Align the pin with the slot or pushing mechanism on the tool. Turn the tool so the head extends toward the pin to push it out. As the chain disconnects, look at the derailer. The lack of pressure from the chain will swing the derailer back and you can see how the old chain feeds through it. Remove the chain from the bike.

Step 3

Count the number of links in the old chain. You need to know how many links your new chain needs to fit the bike. If the old chain has 20 links, the new chain must have 20 links.

Step 4

Size the new chain. If the new chain has 22 links, you need to remove two. Use the chain tool to push out the pins for two links.

Step 5

Slide one end of the chain into the bottom gear on the derailer. Derailers have an S-curve design. Pull the chain under the lowest gear and feed it from the bottom. For example, if the derailer's top gear is facing the right, pull the chain under the bottom gear moving left. Thread it over the bottom gear and pull it to the right. Fit the teeth of the gears between links.

Step 6

Pull the chain under the top gear. In the above example, your chain end is now moving under the top gear. Feed it under the top gear and over toward the gear assembly on the bike. Once the chain clears the top gear, it is now moving left again onto the smallest gear on the gear assembly that sits in the center of the tire.
+ + + + + + +
In the chain-replacement instructions above, why should the links of the old chain be counted before the new chain is sized? Answer in one to three sentences.

→ **Information given**
+ + + + + + +
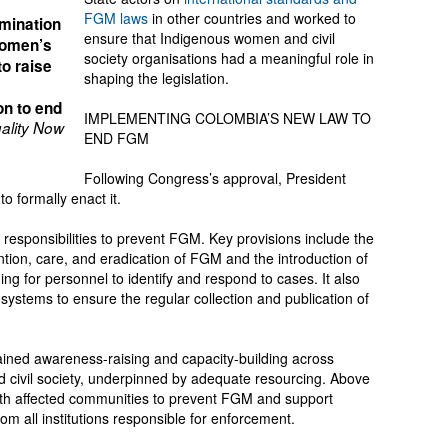
FGM laws
in other countries and worked to
mination
ensure that Indigenous women and civil
women’s
society organisations had a meaningful role in
to raise
shaping the legislation.
on to end
IMPLEMENTING COLOMBIA’S NEW LAW TO
ality Now
END FGM
Following Congress’s approval, President
o formally enact it.
’s responsibilities to prevent FGM. Key provisions include the
ention, care, and eradication of FGM and the introduction of
ng for personnel to identify and respond to cases. It also
 systems to ensure the regular collection and publication of
tained awareness-raising and capacity-building across
d civil society, underpinned by adequate resourcing. Above
 with affected communities to prevent FGM and support
om all institutions responsible for enforcement.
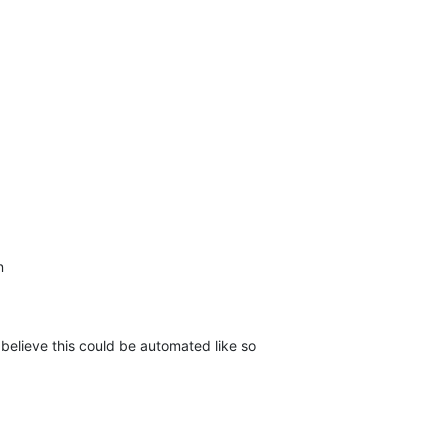
n
 believe this could be automated like so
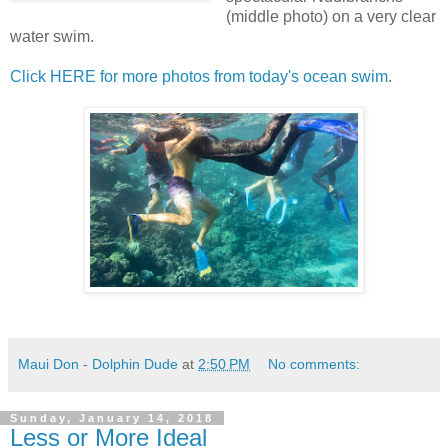
(middle photo) on a very clear
water swim.
Click HERE for more photos from today's ocean swim
.
Maui Don - Dolphin Dude
at
2:50 PM
No comments:
Sunday, January 14, 2018
Less or More Ideal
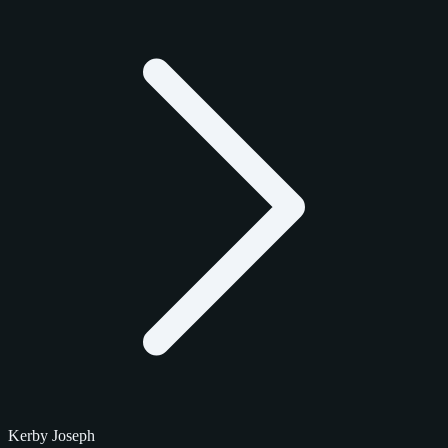
Kerby Joseph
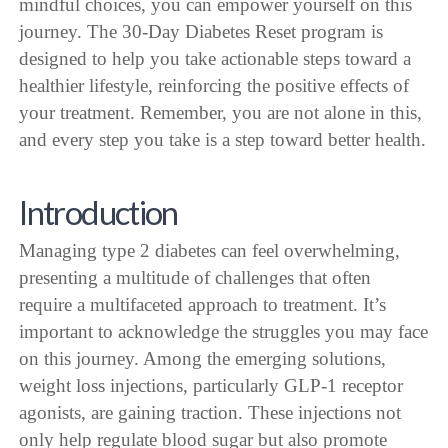
mindful choices, you can empower yourself on this
journey. The 30-Day Diabetes Reset program is
designed to help you take actionable steps toward a
healthier lifestyle, reinforcing the positive effects of
your treatment. Remember, you are not alone in this,
and every step you take is a step toward better health.
Introduction
Managing type 2 diabetes can feel overwhelming,
presenting a multitude of challenges that often
require a multifaceted approach to treatment. It’s
important to acknowledge the struggles you may face
on this journey. Among the emerging solutions,
weight loss injections, particularly GLP-1 receptor
agonists, are gaining traction. These injections not
only help regulate blood sugar but also promote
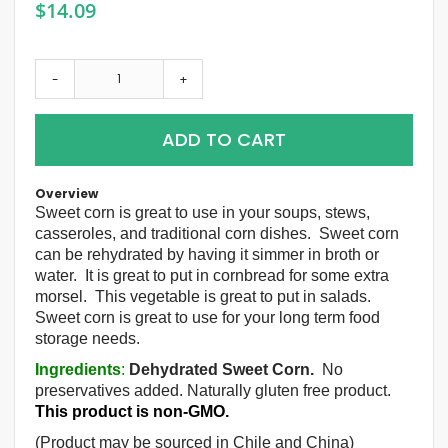
$14.09
-
+
ADD TO CART
Overview
Sweet corn is great to use in your soups, stews,
casseroles, and traditional corn dishes. Sweet corn
can be rehydrated by having it simmer in broth or
water. It is great to put in cornbread for some extra
morsel. This vegetable is great to put in salads.
Sweet corn is great to use for your long term food
storage needs.
Ingredients
:
Dehydrated Sweet Corn.
No
preservatives added. Naturally gluten free product.
This product is non-GMO.
(Product may be sourced in Chile and China)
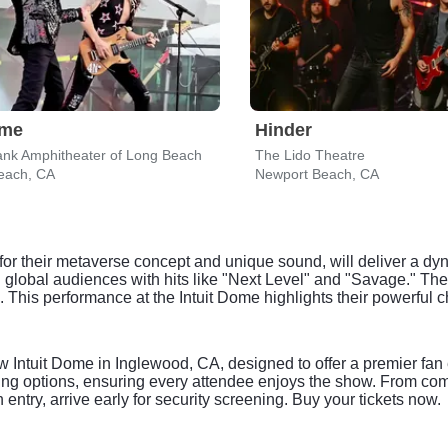
eme
Hinder
nk Amphitheater of Long Beach
The Lido Theatre
each, CA
Newport Beach, CA
for their metaverse concept and unique sound, will deliver a 
 global audiences with hits like "Next Level" and "Savage." Th
e. This performance at the Intuit Dome highlights their powerfu
 Intuit Dome in Inglewood, CA, designed to offer a premier fan
ting options, ensuring every attendee enjoys the show. From com
ntry, arrive early for security screening. Buy your tickets now.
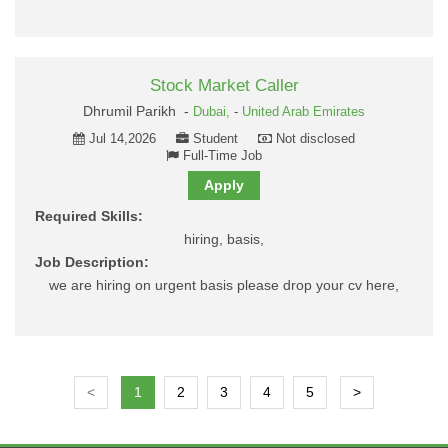
Stock Market Caller
Dhrumil Parikh -
Dubai,
-
United Arab Emirates
Jul 14,2026
Student
Not disclosed
Full-Time Job
Apply
Required Skills:
hiring, basis,
Job Description:
we are hiring on urgent basis please drop your cv here,
<
1
2
3
4
5
>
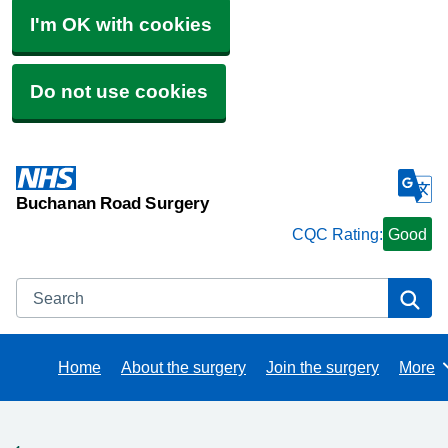
I'm OK with cookies
Do not use cookies
Buchanan Road Surgery
CQC Rating:
Good
Search
Se
Home
About the surgery
Join the surgery
More
Brows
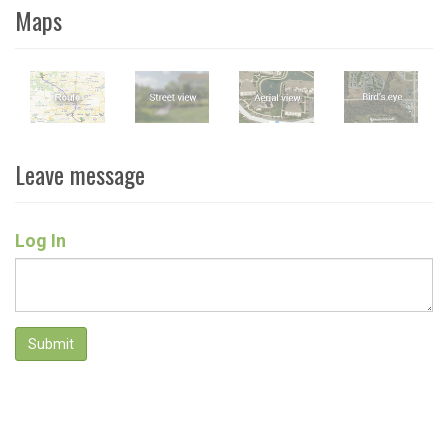
Maps
Leave message
Log In
Submit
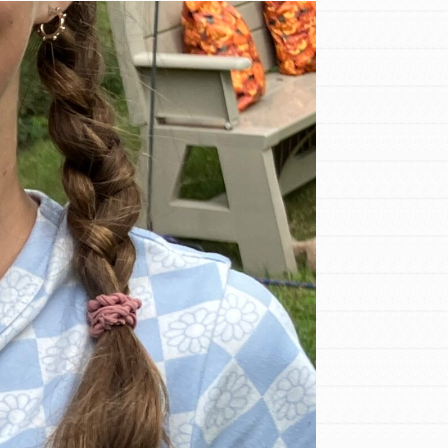
FEATURED
For Educators
We Believe in Youth and the People who
Inspire Them…YOU! Roots & Shoots is a
global movement of youth leading…
FEATURED
Resources
A global community. Support. Quality
curriculum. Professional development. And
SO much more. Roots & Shoots provides
educators with real tools…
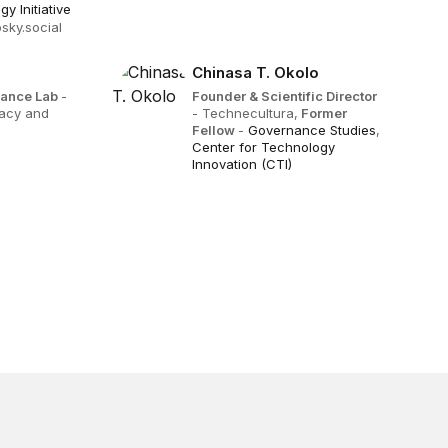
y Initiative
sky.social
Chinasa T. Okolo
rnance Lab
-
Founder & Scientific Director
acy and
- Technecultura,
Former
Fellow
-
Governance Studies
,
Center for Technology
Innovation (CTI)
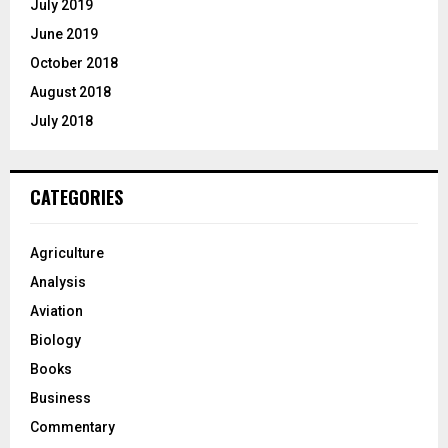
July 2019
June 2019
October 2018
August 2018
July 2018
CATEGORIES
Agriculture
Analysis
Aviation
Biology
Books
Business
Commentary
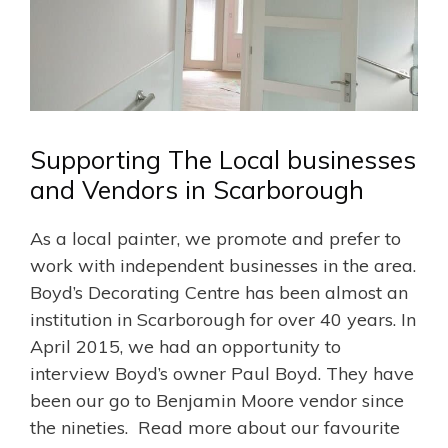
Supporting The Local businesses
and Vendors in Scarborough
As a local painter, we promote and prefer to
work with independent businesses in the area.
Boyd’s Decorating Centre has been almost an
institution in Scarborough for over 40 years. In
April 2015, we had an opportunity to
interview Boyd’s owner Paul Boyd. They have
been our go to Benjamin Moore vendor since
the nineties. Read more about our favourite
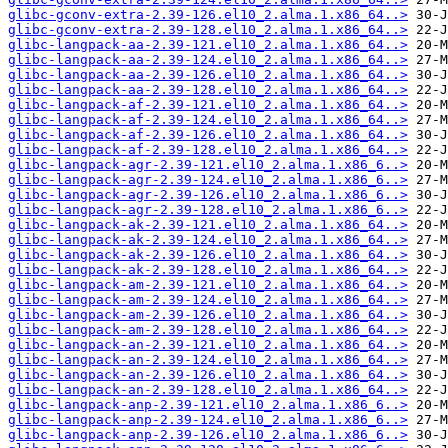
glibc-gconv-extra-2.39-126.el10_2.alma.1.x86_64..>
glibc-gconv-extra-2.39-128.el10_2.alma.1.x86_64..>
glibc-langpack-aa-2.39-121.el10_2.alma.1.x86_64..>
glibc-langpack-aa-2.39-124.el10_2.alma.1.x86_64..>
glibc-langpack-aa-2.39-126.el10_2.alma.1.x86_64..>
glibc-langpack-aa-2.39-128.el10_2.alma.1.x86_64..>
glibc-langpack-af-2.39-121.el10_2.alma.1.x86_64..>
glibc-langpack-af-2.39-124.el10_2.alma.1.x86_64..>
glibc-langpack-af-2.39-126.el10_2.alma.1.x86_64..>
glibc-langpack-af-2.39-128.el10_2.alma.1.x86_64..>
glibc-langpack-agr-2.39-121.el10_2.alma.1.x86_6..>
glibc-langpack-agr-2.39-124.el10_2.alma.1.x86_6..>
glibc-langpack-agr-2.39-126.el10_2.alma.1.x86_6..>
glibc-langpack-agr-2.39-128.el10_2.alma.1.x86_6..>
glibc-langpack-ak-2.39-121.el10_2.alma.1.x86_64..>
glibc-langpack-ak-2.39-124.el10_2.alma.1.x86_64..>
glibc-langpack-ak-2.39-126.el10_2.alma.1.x86_64..>
glibc-langpack-ak-2.39-128.el10_2.alma.1.x86_64..>
glibc-langpack-am-2.39-121.el10_2.alma.1.x86_64..>
glibc-langpack-am-2.39-124.el10_2.alma.1.x86_64..>
glibc-langpack-am-2.39-126.el10_2.alma.1.x86_64..>
glibc-langpack-am-2.39-128.el10_2.alma.1.x86_64..>
glibc-langpack-an-2.39-121.el10_2.alma.1.x86_64..>
glibc-langpack-an-2.39-124.el10_2.alma.1.x86_64..>
glibc-langpack-an-2.39-126.el10_2.alma.1.x86_64..>
glibc-langpack-an-2.39-128.el10_2.alma.1.x86_64..>
glibc-langpack-anp-2.39-121.el10_2.alma.1.x86_6..>
glibc-langpack-anp-2.39-124.el10_2.alma.1.x86_6..>
glibc-langpack-anp-2.39-126.el10_2.alma.1.x86_6..>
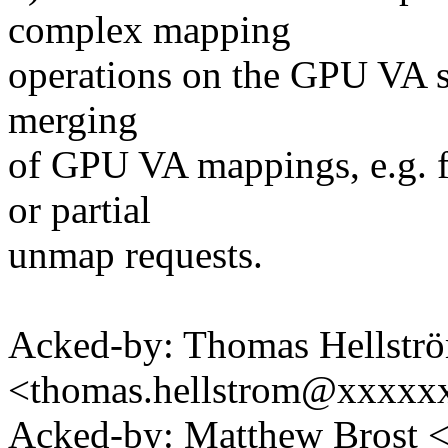
complex mapping
operations on the GPU VA sp
merging
of GPU VA mappings, e.g. f
or partial
unmap requests.
Acked-by: Thomas Hellstr
<thomas.hellstrom@xxxx
Acked-by: Matthew Brost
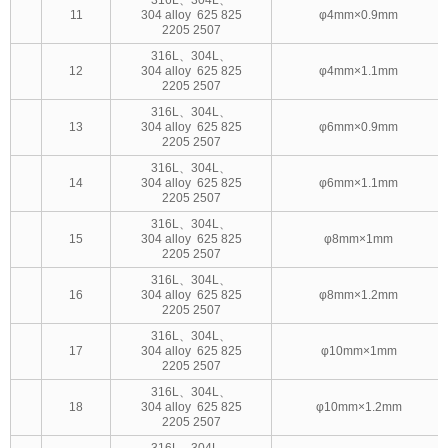
11
304 alloy 625 825
φ4mm×0.9mm
2205 2507
316L、304L、
12
304 alloy 625 825
φ4mm×1.1mm
2205 2507
316L、304L、
13
304 alloy 625 825
φ6mm×0.9mm
2205 2507
316L、304L、
14
304 alloy 625 825
φ6mm×1.1mm
2205 2507
316L、304L、
15
304 alloy 625 825
φ8mm×1mm
2205 2507
316L、304L、
16
304 alloy 625 825
φ8mm×1.2mm
2205 2507
316L、304L、
17
304 alloy 625 825
φ10mm×1mm
2205 2507
316L、304L、
18
304 alloy 625 825
φ10mm×1.2mm
2205 2507
316L、304L、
+ + + + + + +
→ **Exercise result**
The count shows how many links the new chain needs to fit the bike. The new chain must match the old one, so if the old chain has 20 links, the new chain must have 20 as well.